Back to the towers, I prefer discrete midrange to push the crossover points out past the main vocal range, because crossovers inevitably have error no matter how well designed. They literally can't sum flat over all angles as I recall. And very few bookshelf speakers are 3-way.
- Then yes, some little 5" woofer is going to be strained trying to reproduce midbass at high levels; 6.5" somewhat less so. Because of bass limitations the bookshelf speakers are almost always ported, and not to a super low frequency, so they cannot reproduce the lowest bass. And the port complicates the phase for integrating to a subwoofer
- Because yeah, integrating a sub really well takes work and/or software like Audyssey or Dirac etc.

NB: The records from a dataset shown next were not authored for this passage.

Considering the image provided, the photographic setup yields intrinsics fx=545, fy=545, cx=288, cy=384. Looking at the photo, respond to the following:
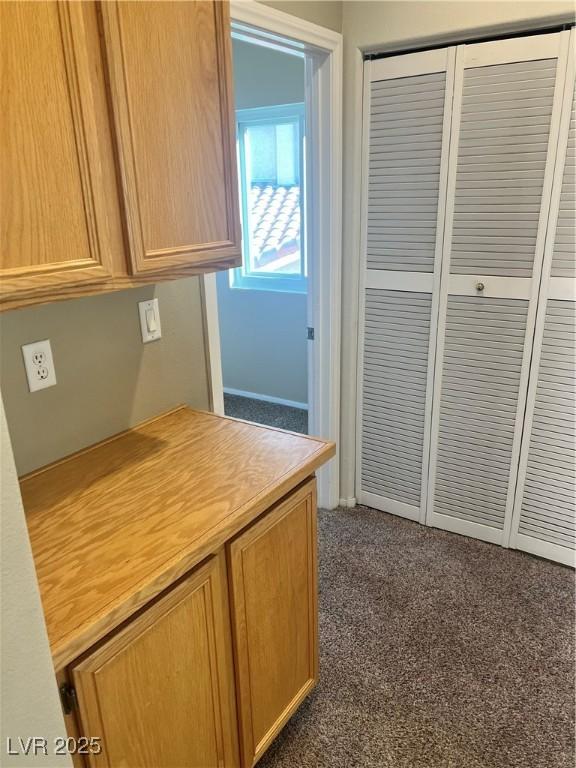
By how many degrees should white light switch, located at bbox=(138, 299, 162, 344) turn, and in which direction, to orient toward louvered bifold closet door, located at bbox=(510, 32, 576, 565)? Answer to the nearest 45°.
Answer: approximately 45° to its left

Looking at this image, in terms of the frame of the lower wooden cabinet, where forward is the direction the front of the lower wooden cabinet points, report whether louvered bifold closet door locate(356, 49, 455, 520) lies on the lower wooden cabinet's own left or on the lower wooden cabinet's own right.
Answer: on the lower wooden cabinet's own left

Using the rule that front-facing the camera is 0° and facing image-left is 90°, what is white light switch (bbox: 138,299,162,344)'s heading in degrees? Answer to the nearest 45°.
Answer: approximately 315°

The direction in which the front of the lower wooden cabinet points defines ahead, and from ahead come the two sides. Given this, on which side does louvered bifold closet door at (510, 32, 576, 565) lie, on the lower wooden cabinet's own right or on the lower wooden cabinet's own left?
on the lower wooden cabinet's own left

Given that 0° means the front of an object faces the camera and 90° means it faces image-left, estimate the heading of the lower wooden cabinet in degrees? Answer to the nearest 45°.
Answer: approximately 315°

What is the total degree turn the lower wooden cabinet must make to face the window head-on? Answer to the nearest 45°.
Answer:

- For the lowest frequencies you just need a sub(s) or ginormous towers, period. This interesting research summarizes as "if you can't play the lowest frequencies pretty dang loud, it is useless, because you literally cannot hear it."
https://www.aes.org/e-lib/browse.cfm?elib=5147 (Caveat: harmonics be they natural and/or distortion may give an
impression of bass-indeed there is DSP for this-but not "da real BASS")
- As reference, the Focal 936 we run tune down to 40 Hz. But they are pretty big, like 4' tall. Low enough for any regular music; not for movie explosions or long organ pipes or some electronica. An SVS SB2000 Pro definitely enhances the bottom. And these days, who doesn't want their bottom enhanced?